Your donation to Climate Resilience Offsets impacts 11 of the UN’s 17 Sustainable Development Goals
The Sustainable Development Goals are a universal call to action to end poverty, protect the planet and improve the lives and prospects of everyone, everywhere.
The Goals were adopted by all United Nations Member States in September 2015 as part of the 2030 Agenda for Sustainable Development which sets out a 15-year plan to achieve the Goals and their related targets. Never before had world leaders pledged common action across such a broad and universal policy agenda.
The 17 Goals are interconnected, apply to all countries, and need to be carried out by all stakeholders – governments, the private sector, civil society, the United Nations system and others – in a collaborative partnership.
Climate Resilience Offsets (CRO) are financial offsets helping to mitigate the rapidly rising costs of severe weather on communities and property owners. The Economist projects homeowners and communities face $25 trillion in damage from severe weather in the decades ahead. But the World Bank estimates $4.2 Trillion can be saved by investing in more resilient infrastructure today. CRO also impact 10 of the UN’s Sustainability Goals.
Read more about how CROs deliver the tangible results the C-suite needs to approve your budget.
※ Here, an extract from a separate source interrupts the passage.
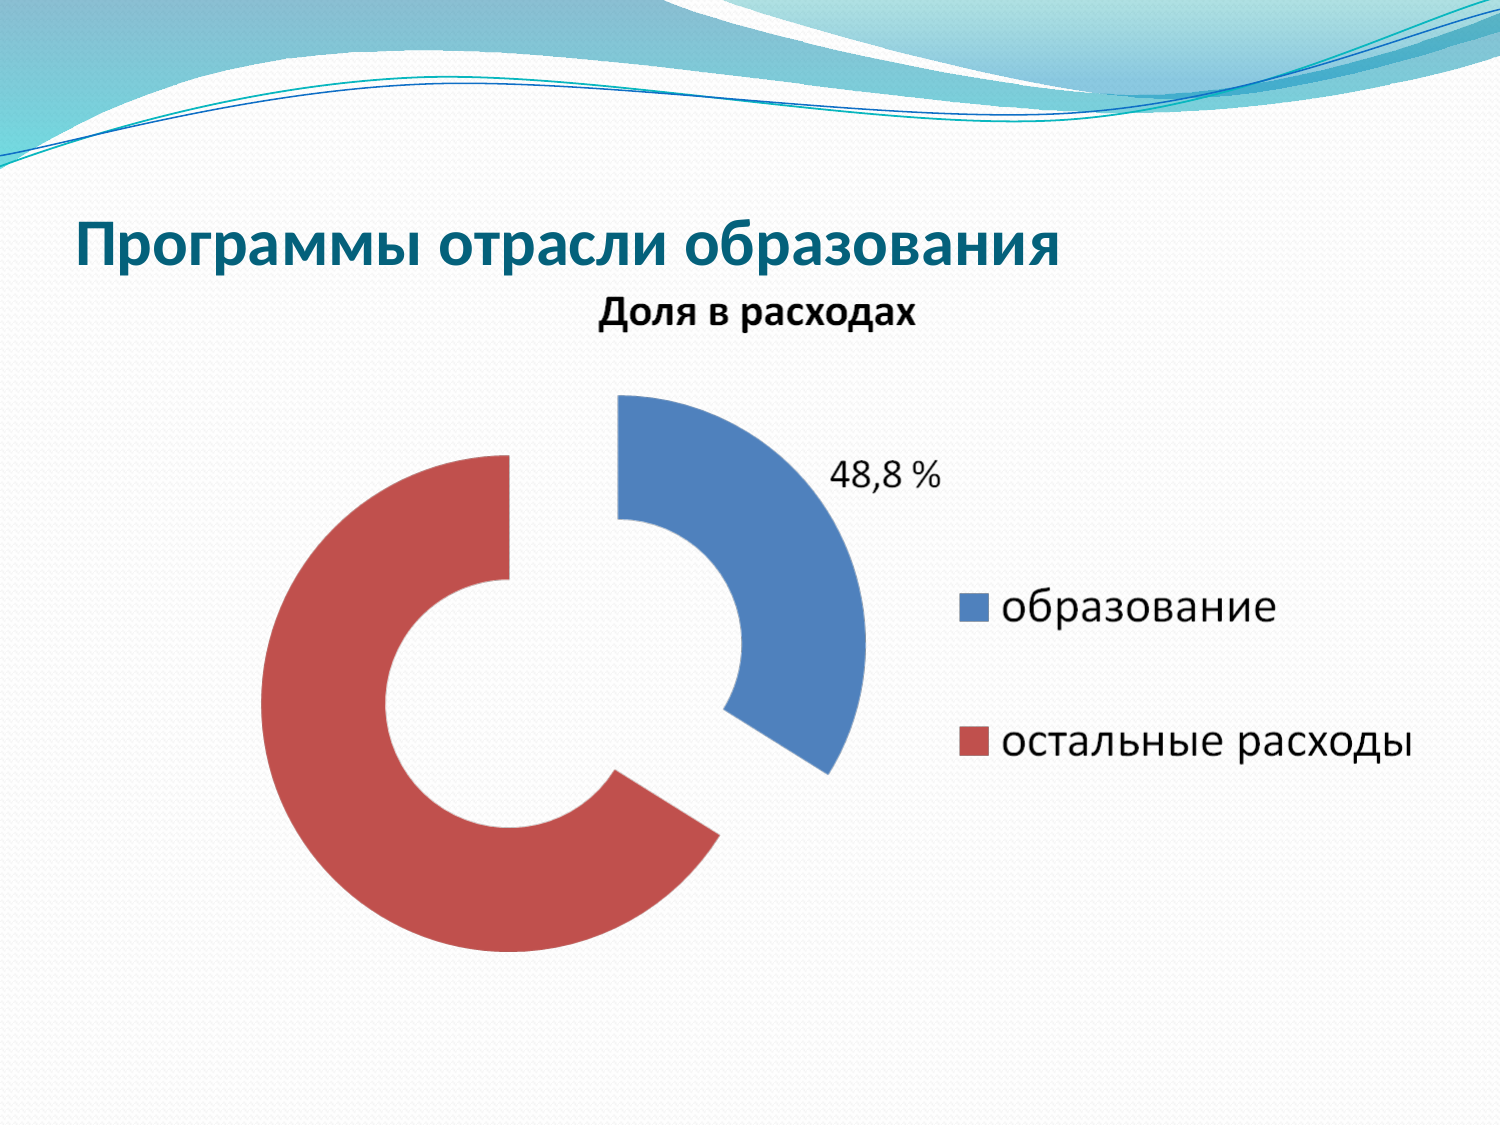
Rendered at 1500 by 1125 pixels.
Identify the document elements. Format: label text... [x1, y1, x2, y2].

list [74, 258, 1442, 1016]
title Программы отрасли образования [75, 45, 1425, 258]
Climate Resilience Offsets is focused on funding projects that deliver tangible results for the here-and-now challenges of climate change. Our work impacts 10 of the United Nations Sustainability Goals:
1. No Poverty
The costs of severe weather disproportionately affect lower and middle-income communities. Lack of insurance or high-priced premiums, lower building standards, and lack of financial reserves mean the cost of repair or resilience is a far larger proportion of these household's income or net worth. Subsidies for more resilient homes and businesses can directly help reduce the likelihood of a lower-income household slipping into poverty as a result of severe weather, or that a middle-class home slips into the downward spiral to lower class and with more storms ahead eventually into poverty.
2. Zero Hunger
Regardless of socio-economic position, ensuring food supplies after a severe weather event is essential to communities recovering from storms. CRO works with local emergency management teams to facilitate the stable flow of food and water to communities impacted by major weather events.
3. Good health and well-being
When a lack of financial resources leaves communities in disrepair after severe weather events, disease often follows quickly. Empty homes, half flooded basements or entire nieghborhoods are breeding grounds for insects and other carriers of infectious diseases. By helping these communities recover more quickly the likelihood that an infectious disease takes hold is reduced.
6. Clean water and sanitation
Clean water and sanitation are critical after a severe weather event. CRO invests in projects that make water and sanitation facilities more resilient to severe weather.
8. Decent work and economic growth
In many communities impacted by severe weather, local businesses suffer the most. The cost of repair, the impact on staff homes and loss of income, and the often month’s long delay of returning commerce needed to replenish cash flow (i.e. people don’t shop in condemned retail stores) are difficult to absorb by local businesses. CRO can invest directly in community small business repair and resilience, and support families impacted by a loss of business income.
9. Industry innovation and infrastructure
A key criterion for any CRO investments is lasting benefits, including building materials and standards. When CRO will invests the likelihood that the infrastructure built or repaired will sustain future major weather events is higher than the current practice of often using the lowest cost materials and hiring based on the lowest project bid.
10. Reduced inequalities
CRO invests based on need, not income, race, gender, ethnicity, nation, or any other criteria.
11 Sustainable cities and communities
CROs makes direct investments in civic climate repair and resilience projects, urban and rural.
13. Climate action
CRO is tackling one of the largest, fastest-growing, and most impactful sectors of the climate action community – the financial impact of severe weather. While CO2 reduction and switching to renewable energy are important to the long-term health of the planet, they will not have an impact on the people inhabiting the planet for years or decades. CRO provides financial support for communities affected by severe weather today.
16 Peace, Justice and strong institutions
The cost of severe weather is already straining federal, state and local budgets. A growing number of ever larger climate action bonds are being approved by elected officials, loans which must eventually be paid back with higher or new taxes on local residents and/or businesses. In an era of already high local taxes, or in communities where tax collection is a challenge at best, CRO can offset the need for or at least the size of a climate resilience bond thereby strengthening those local institutions best able to work directly with local communities.
17. Partnership for the goals
CRO connects private capital, corporate philanthropy and consumer charitable giving to offset the costs of severe weather fueled by rising CO2 levels in communities worldwide. We work directly with local partners and community leaders to ensure all investments deliver maximum impact.